Quoted passage:

  • Jane

    As a teenage girl who is under 5’2 and weighs barely 100 pounds I am extremely self conscious about my size. I am always asked if I want the kids menu. I am old enough to drive a car but still buy my clothes in the kids department. When ever people see how much I eat (alot) they act suprised. Teachers have asked for years if I ate that day. A friend of mine is tiny about 4’8 and 80 pounds (she’s 16)and thats because of a deficency in growth hormones. The fact is that there is no way of knowing about why someone is a certain size and attacking them or saying they are privileged is an assumption that is often untrue. Please take into account that us SKINNY BITCHES cry in front of mirrors and dislike how we look.

  • Bailey

    Go to any second hand store or low end clothing store, and tell me how many pants you find from size 4 down. Not all thin girls want to pay mall prices. $50 for jeans is unreasonable. Also, how many people comment on your weight per day? It’s like a broken record of mostly negative thin comments. Oh, I don’t follow celebs or models, because fashion is too shallow for me. I don’t get validation from airbrushed images of strangers. If I have enough respect to not even feel tempted to comment on a large woman’s body, I think I deserve the same respect. I have no idea if fat shaming or thin shaming are the same, because I’ve never walked in their shoes. But does it really matter who has it worse? If you ask me, minorities have it worse. Gay people have it worse. Nobody is in fear of being killed for being thin or fat. The media has polarized women with different figures, because if we band together, magazine images would no longer hurt us into buying unnecessary products. All body shaming is bad. Get off your high horse, and wake up.

Recorded information:
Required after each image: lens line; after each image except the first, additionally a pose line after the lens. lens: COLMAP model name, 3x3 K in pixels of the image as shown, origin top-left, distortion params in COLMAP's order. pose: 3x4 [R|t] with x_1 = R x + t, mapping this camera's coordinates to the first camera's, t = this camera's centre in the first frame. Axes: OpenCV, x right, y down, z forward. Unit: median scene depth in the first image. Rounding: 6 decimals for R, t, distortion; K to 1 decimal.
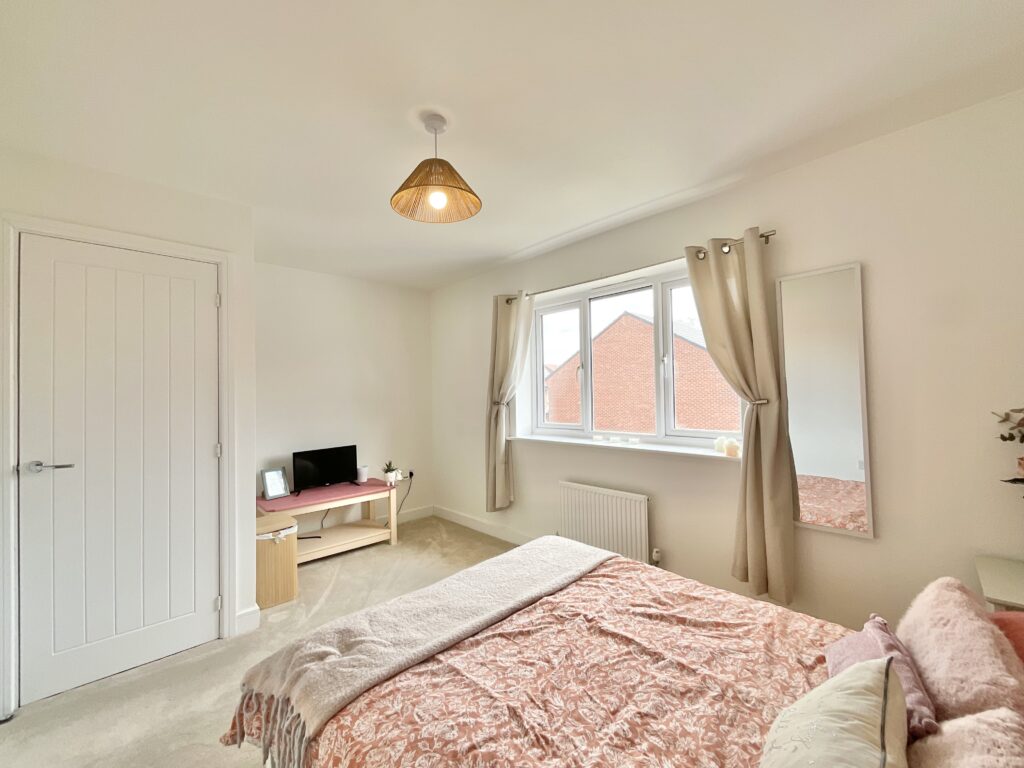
lens RADIAL K [[415.8, 0, 513.2], [0, 415.8, 384.8], [0, 0, 1]] dist [0.000246, -0.000073]
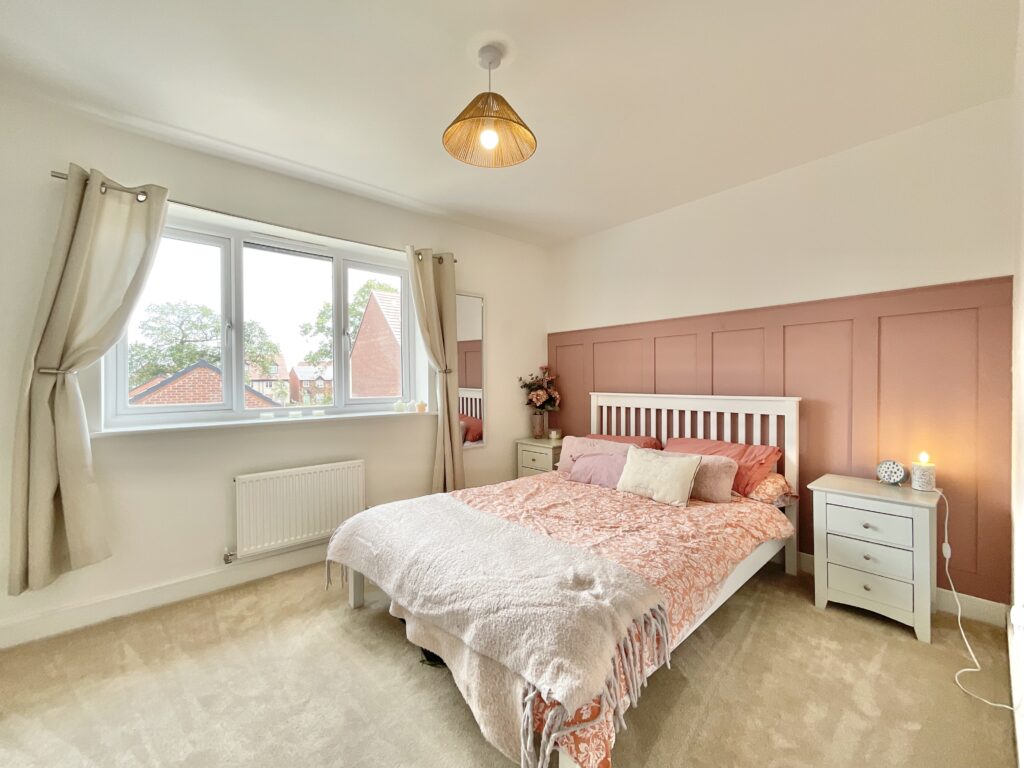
lens RADIAL K [[415.8, 0, 513.2], [0, 415.8, 384.8], [0, 0, 1]] dist [0.000246, -0.000073]
pose [[0.047531, 0.011042, 0.998809, -1.123399], [-0.010441, 0.999890, -0.010557, 0.131350], [-0.998815, -0.009927, 0.047641, 0.892886]]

Exercise instructions:
1. In Jane's comment on body size, list each way the writer says other people react to her size or eating.
2. According to Bailey's comment on body shaming, why has the media polarized women with different figures?

Results for the exercise:
1.
- She is always asked if she wants the kids menu.
- People act surprised when they see how much she eats.
- Teachers have asked for years if she ate that day.

2. Bailey says the media has done this because if women banded together, magazine images would no longer hurt them into buying unnecessary products.